The phones in the funeral parlor ring constantly, punctuated by ambulance sirens. Suppliers say they are running out of caskets and urns. Jenny says she no longer hands families the casket catalog; she just asks what color.
LAST GOODBYES
Most COVID-19 victims die alone, and when they die, their families are told to quarantine. The women try to find ways for them to say goodbye.
Jenny gives families her mobile number. They text her late into the night.
For those who are cremated, Lily offers to let the families pour the ashes into the urn and say a few words.
The funeral home in Harlem is one of the few allowing viewings for COVID-19 victims. Because of the pandemic, only 10 people can gather at a time; most families are bigger so the women offer four-hour viewings, 10 people per hour.
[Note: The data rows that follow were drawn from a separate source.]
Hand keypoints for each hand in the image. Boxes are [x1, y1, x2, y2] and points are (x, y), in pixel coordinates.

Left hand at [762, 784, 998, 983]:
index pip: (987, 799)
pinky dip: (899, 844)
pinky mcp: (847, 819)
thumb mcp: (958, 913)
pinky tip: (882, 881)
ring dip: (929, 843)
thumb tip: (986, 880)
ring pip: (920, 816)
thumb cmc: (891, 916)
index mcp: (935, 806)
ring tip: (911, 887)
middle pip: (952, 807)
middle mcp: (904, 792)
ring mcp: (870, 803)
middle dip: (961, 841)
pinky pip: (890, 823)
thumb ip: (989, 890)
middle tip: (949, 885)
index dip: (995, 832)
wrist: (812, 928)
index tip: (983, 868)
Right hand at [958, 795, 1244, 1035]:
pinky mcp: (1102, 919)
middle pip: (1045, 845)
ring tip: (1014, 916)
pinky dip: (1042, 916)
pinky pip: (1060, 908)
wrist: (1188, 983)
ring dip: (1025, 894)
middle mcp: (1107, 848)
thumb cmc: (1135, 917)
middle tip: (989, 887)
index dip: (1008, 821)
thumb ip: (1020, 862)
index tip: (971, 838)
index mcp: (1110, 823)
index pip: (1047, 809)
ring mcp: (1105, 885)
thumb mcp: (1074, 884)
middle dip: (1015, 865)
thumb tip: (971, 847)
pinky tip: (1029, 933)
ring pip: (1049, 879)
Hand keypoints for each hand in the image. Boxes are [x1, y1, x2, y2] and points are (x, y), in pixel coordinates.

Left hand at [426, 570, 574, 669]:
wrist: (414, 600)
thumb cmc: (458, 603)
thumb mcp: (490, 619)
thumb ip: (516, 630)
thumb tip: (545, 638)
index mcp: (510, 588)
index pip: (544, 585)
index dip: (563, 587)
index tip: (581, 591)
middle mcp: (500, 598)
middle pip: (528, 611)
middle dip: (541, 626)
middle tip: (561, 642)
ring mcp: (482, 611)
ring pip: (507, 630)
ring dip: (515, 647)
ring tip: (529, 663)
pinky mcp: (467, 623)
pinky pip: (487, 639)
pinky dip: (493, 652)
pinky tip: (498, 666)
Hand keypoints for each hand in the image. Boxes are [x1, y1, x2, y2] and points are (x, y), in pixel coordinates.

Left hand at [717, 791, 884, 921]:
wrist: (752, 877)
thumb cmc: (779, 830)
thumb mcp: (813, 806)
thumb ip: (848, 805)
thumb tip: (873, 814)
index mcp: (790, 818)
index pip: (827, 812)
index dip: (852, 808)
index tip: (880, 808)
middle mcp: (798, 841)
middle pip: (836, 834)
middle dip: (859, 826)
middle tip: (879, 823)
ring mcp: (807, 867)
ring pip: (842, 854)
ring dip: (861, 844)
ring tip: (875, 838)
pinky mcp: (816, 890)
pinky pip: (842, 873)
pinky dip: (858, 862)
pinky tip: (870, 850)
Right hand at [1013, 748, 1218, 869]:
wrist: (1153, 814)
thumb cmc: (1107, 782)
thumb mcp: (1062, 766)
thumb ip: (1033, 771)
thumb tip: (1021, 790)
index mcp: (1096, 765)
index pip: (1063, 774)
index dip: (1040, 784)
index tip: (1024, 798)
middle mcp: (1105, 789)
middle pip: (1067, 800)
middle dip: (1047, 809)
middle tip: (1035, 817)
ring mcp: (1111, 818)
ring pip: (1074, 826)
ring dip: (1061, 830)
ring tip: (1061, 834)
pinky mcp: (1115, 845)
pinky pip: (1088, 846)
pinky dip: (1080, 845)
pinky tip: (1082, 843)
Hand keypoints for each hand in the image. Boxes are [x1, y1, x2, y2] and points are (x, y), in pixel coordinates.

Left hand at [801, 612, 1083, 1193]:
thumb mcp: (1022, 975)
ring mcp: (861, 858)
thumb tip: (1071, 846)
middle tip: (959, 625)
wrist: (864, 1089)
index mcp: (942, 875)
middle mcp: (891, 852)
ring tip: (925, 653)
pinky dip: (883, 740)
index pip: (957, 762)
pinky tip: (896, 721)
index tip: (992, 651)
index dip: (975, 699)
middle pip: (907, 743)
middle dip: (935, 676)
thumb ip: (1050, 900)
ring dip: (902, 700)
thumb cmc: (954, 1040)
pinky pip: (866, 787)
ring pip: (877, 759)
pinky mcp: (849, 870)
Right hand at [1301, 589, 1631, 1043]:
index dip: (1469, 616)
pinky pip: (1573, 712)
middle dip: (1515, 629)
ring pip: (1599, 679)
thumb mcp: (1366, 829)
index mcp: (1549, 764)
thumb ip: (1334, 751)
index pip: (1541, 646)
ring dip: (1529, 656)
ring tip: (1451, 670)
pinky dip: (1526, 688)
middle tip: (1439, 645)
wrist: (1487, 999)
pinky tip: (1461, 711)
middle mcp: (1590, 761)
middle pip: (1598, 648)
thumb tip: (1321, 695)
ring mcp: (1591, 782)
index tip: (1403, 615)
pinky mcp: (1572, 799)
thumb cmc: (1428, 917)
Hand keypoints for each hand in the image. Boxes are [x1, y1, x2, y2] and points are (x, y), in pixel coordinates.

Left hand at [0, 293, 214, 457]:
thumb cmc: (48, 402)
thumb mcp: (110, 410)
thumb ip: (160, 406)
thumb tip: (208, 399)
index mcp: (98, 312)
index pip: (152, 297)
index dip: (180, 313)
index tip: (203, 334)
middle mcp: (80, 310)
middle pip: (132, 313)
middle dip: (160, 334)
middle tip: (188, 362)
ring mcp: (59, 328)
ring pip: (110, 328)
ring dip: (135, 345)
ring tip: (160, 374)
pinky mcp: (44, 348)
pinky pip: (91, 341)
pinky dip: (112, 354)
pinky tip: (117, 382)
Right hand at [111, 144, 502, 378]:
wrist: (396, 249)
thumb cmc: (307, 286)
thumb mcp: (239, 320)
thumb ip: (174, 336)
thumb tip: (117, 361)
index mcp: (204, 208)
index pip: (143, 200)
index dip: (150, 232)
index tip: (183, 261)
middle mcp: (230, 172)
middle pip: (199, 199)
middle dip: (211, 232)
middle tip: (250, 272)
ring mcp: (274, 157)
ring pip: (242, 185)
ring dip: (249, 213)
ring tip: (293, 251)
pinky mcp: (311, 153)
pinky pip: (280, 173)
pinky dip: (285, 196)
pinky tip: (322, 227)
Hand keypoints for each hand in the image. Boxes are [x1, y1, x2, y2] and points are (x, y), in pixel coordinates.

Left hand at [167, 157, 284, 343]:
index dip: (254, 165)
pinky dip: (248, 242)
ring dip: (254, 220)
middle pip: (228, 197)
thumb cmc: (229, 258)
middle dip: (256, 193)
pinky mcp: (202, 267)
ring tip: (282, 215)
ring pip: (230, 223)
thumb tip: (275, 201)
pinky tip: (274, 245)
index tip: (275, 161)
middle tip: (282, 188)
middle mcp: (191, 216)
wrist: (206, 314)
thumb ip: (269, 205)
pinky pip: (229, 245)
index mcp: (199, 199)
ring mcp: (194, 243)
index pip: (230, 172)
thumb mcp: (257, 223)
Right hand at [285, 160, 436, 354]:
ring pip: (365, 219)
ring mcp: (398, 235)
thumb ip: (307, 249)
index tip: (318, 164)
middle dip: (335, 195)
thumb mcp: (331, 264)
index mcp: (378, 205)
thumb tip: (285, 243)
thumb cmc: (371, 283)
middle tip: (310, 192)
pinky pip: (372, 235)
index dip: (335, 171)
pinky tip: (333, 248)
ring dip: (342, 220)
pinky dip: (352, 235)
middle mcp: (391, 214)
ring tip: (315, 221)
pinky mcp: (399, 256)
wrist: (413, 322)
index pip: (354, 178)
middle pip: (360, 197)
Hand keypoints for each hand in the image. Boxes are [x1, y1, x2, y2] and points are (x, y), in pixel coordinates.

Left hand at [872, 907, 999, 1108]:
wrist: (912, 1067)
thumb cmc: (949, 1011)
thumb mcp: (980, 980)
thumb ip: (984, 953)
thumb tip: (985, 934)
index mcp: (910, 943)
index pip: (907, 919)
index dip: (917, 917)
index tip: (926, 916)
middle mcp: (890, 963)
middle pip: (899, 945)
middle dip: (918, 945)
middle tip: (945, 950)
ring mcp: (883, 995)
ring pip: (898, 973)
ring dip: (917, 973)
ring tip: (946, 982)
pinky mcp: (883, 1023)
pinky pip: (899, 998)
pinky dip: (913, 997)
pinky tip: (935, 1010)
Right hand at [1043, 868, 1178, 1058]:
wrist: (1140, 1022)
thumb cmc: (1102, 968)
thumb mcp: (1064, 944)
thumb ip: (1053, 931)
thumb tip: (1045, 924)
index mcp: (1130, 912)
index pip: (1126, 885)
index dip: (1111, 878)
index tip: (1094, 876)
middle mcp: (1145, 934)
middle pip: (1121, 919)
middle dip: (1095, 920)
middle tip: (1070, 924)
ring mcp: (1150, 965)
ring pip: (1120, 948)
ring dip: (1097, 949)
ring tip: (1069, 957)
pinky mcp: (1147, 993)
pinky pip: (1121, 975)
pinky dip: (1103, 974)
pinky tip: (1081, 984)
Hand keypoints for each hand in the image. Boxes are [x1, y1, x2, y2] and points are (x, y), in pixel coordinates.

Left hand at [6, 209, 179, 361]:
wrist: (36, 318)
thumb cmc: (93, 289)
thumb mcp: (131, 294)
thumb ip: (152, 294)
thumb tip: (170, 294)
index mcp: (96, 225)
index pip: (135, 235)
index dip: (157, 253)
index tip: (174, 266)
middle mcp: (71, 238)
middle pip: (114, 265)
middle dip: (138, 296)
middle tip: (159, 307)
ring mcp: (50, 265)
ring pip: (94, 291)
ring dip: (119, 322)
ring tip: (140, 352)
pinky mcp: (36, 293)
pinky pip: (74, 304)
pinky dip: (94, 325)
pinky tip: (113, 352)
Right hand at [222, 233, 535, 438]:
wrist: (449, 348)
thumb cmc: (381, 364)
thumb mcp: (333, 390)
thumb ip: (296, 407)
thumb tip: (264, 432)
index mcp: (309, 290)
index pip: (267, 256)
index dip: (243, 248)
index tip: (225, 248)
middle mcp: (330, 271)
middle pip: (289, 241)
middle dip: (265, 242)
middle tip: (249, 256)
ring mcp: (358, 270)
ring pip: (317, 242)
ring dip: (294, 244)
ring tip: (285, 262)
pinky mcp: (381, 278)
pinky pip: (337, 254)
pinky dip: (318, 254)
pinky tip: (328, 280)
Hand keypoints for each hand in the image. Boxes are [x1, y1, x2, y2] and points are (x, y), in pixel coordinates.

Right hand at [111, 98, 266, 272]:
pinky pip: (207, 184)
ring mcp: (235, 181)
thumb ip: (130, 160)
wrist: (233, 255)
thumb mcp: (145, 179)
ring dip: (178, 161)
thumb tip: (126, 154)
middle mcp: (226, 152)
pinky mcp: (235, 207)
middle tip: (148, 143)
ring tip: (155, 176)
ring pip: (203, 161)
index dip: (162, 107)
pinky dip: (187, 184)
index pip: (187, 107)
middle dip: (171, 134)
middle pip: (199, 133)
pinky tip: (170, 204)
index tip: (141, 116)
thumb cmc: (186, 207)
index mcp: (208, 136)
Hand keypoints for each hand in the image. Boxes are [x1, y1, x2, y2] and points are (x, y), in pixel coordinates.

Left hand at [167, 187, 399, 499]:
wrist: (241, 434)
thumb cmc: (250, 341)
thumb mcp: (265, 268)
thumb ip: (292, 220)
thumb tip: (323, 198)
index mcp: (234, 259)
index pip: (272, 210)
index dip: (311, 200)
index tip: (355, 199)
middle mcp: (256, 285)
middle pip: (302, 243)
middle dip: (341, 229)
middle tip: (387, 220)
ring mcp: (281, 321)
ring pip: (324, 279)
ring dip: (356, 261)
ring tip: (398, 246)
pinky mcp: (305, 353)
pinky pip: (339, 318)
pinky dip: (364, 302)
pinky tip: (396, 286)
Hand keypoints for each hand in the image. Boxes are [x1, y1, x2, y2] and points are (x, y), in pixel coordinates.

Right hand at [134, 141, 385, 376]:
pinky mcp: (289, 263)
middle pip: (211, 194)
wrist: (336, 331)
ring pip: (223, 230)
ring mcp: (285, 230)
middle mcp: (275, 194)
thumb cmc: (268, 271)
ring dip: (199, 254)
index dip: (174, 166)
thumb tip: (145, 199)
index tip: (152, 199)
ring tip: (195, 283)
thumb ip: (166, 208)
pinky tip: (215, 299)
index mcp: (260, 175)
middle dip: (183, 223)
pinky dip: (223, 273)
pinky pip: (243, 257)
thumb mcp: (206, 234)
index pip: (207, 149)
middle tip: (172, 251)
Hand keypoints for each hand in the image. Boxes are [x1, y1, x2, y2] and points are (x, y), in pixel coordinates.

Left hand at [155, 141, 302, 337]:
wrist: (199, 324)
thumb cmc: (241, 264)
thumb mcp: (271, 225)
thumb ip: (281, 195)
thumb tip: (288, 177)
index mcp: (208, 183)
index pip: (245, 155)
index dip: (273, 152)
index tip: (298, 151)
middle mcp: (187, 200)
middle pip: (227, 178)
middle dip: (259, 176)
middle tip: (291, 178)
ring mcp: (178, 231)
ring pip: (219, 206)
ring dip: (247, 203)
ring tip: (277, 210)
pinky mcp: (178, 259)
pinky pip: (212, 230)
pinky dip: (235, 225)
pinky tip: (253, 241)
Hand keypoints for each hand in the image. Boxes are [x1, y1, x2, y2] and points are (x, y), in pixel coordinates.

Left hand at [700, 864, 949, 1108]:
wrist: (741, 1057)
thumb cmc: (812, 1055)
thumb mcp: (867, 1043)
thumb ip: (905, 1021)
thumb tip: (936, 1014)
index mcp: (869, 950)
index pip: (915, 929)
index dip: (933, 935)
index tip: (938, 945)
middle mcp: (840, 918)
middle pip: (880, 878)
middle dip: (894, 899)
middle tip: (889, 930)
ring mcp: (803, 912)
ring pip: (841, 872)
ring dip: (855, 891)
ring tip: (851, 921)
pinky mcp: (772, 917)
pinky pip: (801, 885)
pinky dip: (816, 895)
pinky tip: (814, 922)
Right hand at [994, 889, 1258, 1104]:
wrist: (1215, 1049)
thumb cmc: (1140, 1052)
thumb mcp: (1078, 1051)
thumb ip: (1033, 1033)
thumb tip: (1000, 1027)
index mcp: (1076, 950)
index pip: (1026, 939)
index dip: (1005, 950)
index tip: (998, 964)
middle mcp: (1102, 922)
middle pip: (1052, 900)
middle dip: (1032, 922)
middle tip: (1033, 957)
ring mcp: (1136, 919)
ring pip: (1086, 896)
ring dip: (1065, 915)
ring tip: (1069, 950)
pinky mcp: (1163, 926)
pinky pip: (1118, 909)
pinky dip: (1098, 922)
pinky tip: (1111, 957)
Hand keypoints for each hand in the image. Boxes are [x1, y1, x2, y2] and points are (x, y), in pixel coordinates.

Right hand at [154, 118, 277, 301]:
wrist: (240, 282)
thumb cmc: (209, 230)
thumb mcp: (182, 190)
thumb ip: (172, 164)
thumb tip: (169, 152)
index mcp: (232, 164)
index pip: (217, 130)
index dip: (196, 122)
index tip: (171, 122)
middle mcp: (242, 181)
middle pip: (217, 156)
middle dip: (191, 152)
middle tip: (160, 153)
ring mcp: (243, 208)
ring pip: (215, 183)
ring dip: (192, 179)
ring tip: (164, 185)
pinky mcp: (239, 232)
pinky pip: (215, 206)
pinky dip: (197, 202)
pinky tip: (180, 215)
Families have to bring their own gloves and masks.
Jenny says the women have to watch each other right now. The message, she says, is “limit your compassion please, because we gotta move onto the next one. There’s no time to stop.”
Jenny’s grandfather died of the coronavirus on April 6. A week later, on Good Friday, her aunt died. “Suspected COVID-19,” her death certificate read. They were family so Jenny took care of both of them herself.
“I’m not the emotional type to tell you the truth,” she says. “I don’t want to sound heartless but it’s a job. It’s what I do.”